Jun 27, 2026

Voice, Avatars, and Spoken Reasoning

Today’s digest spans real-time talking avatars, relightable digital humans, universal speech synthesis, and a new look at how speech-language models reason internally. Together they point to more natural, controllable, and interactive conversational AI systems.

We propose InteractiveAvatar, a real-time streaming audio-driven avatar generation framework that enables intent-aware interaction. InteractiveAvatar interprets user intent to generate contextually relevant actions throughout the dialogue while maintaining long-range visual consistency. From InteractiveAvatar.

Talking Avatars & Interactive Video

InteractiveAvatar

InteractiveAvatar: Real-Time Streaming Video Generation for Consistent and Intent-Aware Avatars

A real-time streaming avatar system that ensures long-term visual consistency and enables context-aware speech and actions by understanding user intent. It combines memory mechanisms for visual coherence with an intent reasoning module for interactive, natural avatar behavior beyond standard audio-driven models.

Digital Humans & 3D Avatars

Generative Relightable Avatars

Generative Relightable Avatars enable photorealistic free-view rendering and relighting of full-body humans by combining physics-based relighting with generative video refinement. This captures fine details and pose-dependent effects, producing temporally coherent avatars under diverse lighting.

TTS & Voice Synthesis

Bagpiper-TTS

Bagpiper-TTS: Natural Language Guided Universal Speech Synthesis

Bagpiper-TTS is a universal speech synthesis system using natural language to guide speech generation with rich details. It replaces rigid metadata inputs and supports diverse tasks like multi-talker dialogue, intent-to-speech, role-play, and singing voice synthesis in a single unified model.
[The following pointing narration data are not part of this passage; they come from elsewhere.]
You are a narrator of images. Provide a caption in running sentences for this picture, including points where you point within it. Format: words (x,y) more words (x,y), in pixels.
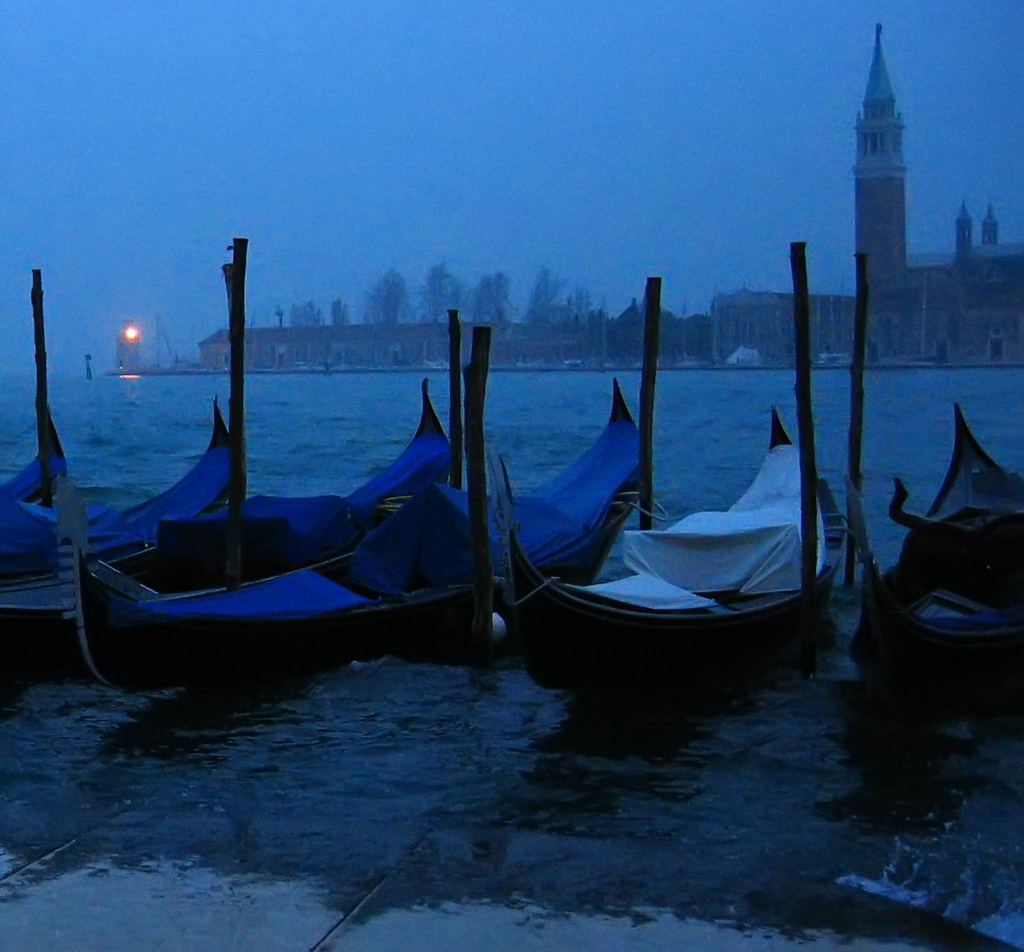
In this picture we can see boats (350,496) on the water (882,529), buildings (958,337), trees (322,312), light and some objects (861,377) and in the background (452,151) we can see the sky (555,69).
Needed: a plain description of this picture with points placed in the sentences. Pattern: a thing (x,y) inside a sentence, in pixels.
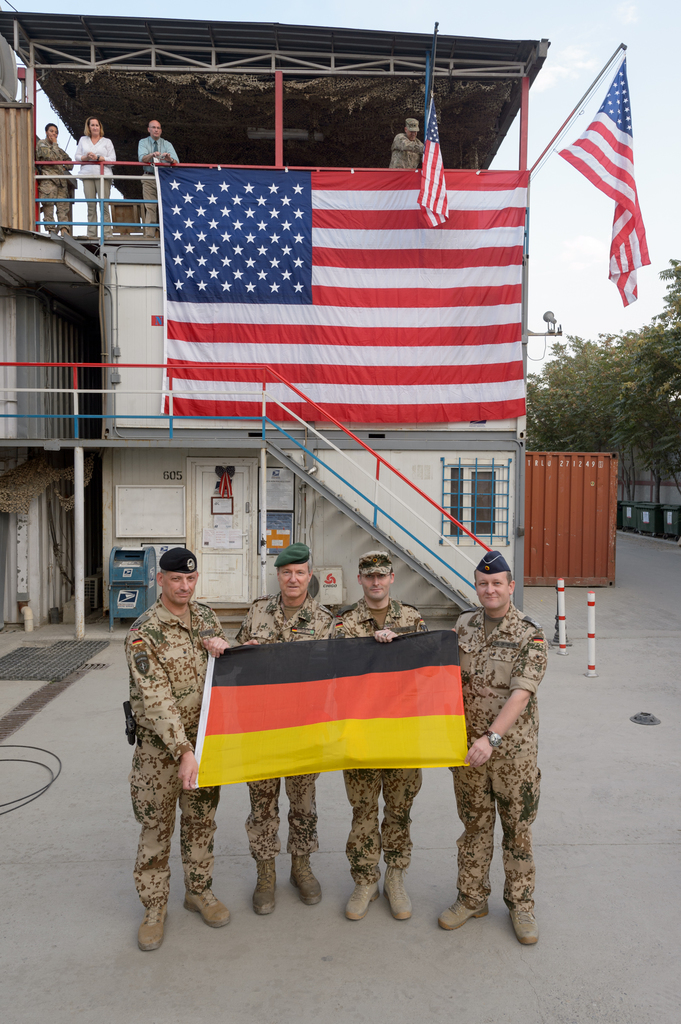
In this image there are four men (327,635) standing on a pavement (662,700) and holding a flag (401,731), in the background (200,516) there is a building (61,281), for that building (528,243) there are flags (379,205), on that building (358,166) there are four people (58,169) standing at the top (168,130) there is a roof (374,61), beside the building (367,166) there are trees (612,375) and the sky (574,59).
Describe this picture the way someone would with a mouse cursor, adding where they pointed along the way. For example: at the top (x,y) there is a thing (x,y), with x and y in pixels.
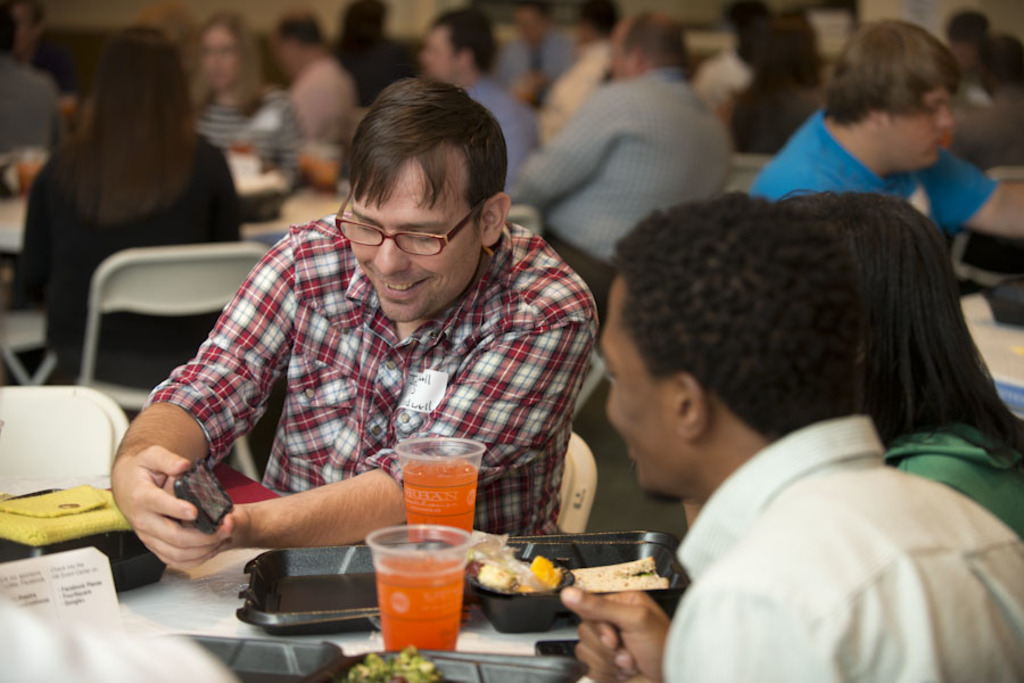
It is a food court (830,55) and there are many people (310,117) sitting around the table (330,635) and having the food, in the front there are three people (323,310) sitting in front of a table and there are two men (792,328) and a woman (876,348), the first man (307,278) is showing some video (204,481) in the mobile (208,522).
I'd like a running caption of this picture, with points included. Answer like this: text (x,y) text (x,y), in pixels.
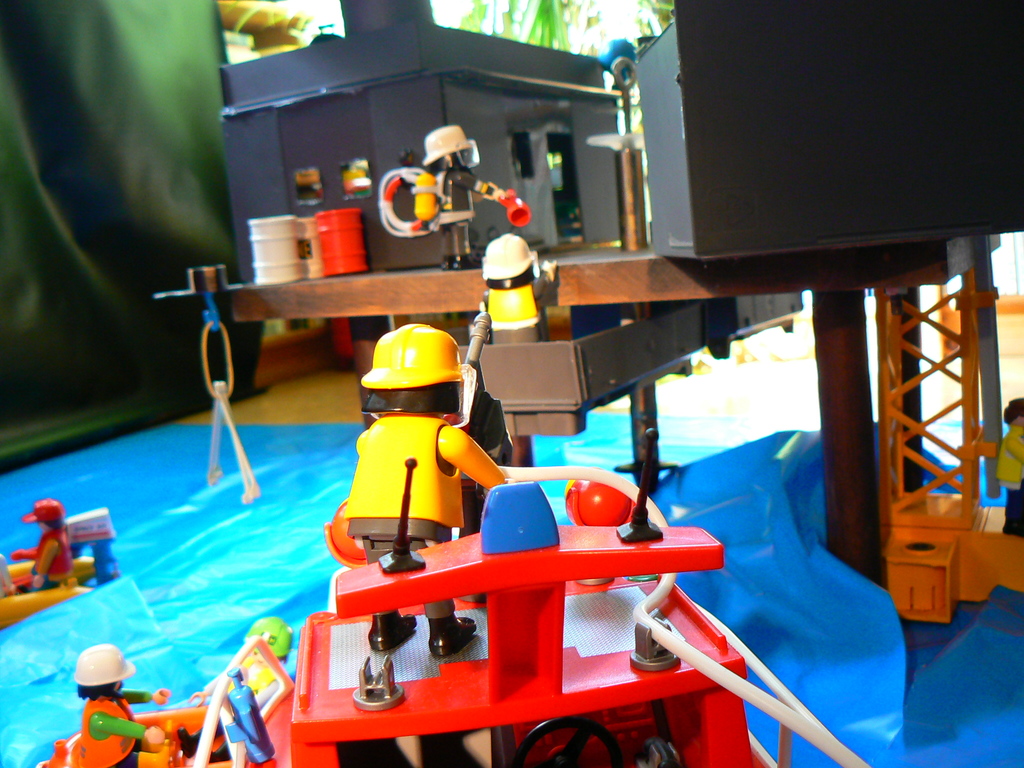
In this image, I can see the toys (446,558). This looks like a wooden table (843,297) with an object (278,101) and the small barrels (343,225) on it. I think this is a vehicle (279,727). On the right side of the image (937,551), that looks like a tower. I think this is a sheet (195,550), which is blue in color. On the left side of the image (44,603), that looks like a boat (65,590) with a person (55,577) in it.
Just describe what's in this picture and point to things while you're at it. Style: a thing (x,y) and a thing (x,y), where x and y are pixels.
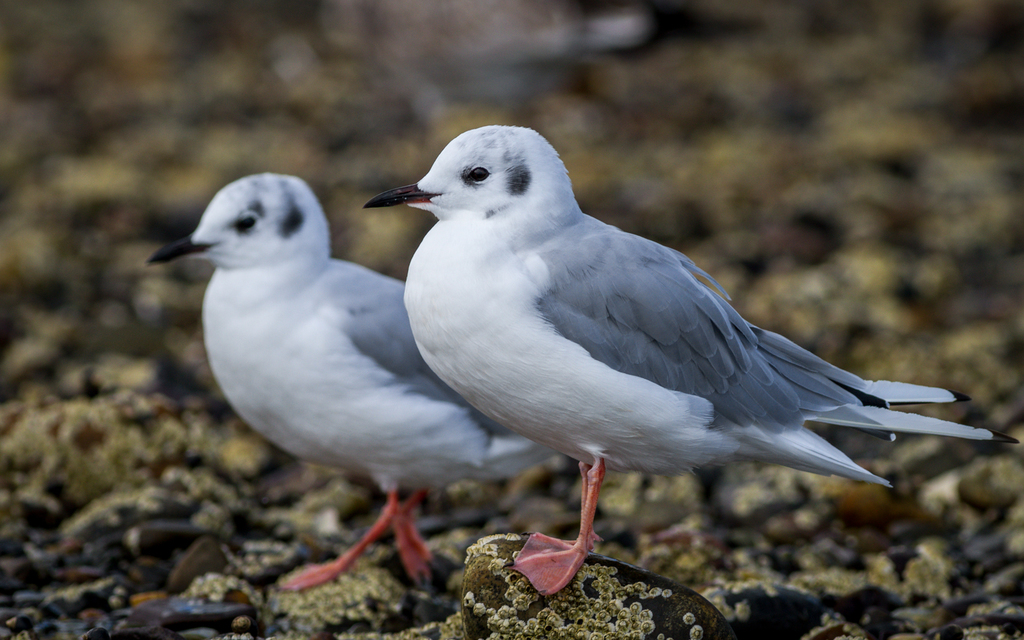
At the bottom of the image (369,438) on the stones (288,517) there are two birds (309,361). Behind them there is a blur background (939,178).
SpeechLLMs & Spoken Reasoning

Interleaved SLMs Latent Text

Interleaved Speech Language Models Latently Work In Text

This paper shows that interleaved speech-text language models internally transcribe speech into text tokens within intermediate layers, without explicit transcription training. This latent transcription enables a unique interplay of speech and text modalities for improved model function.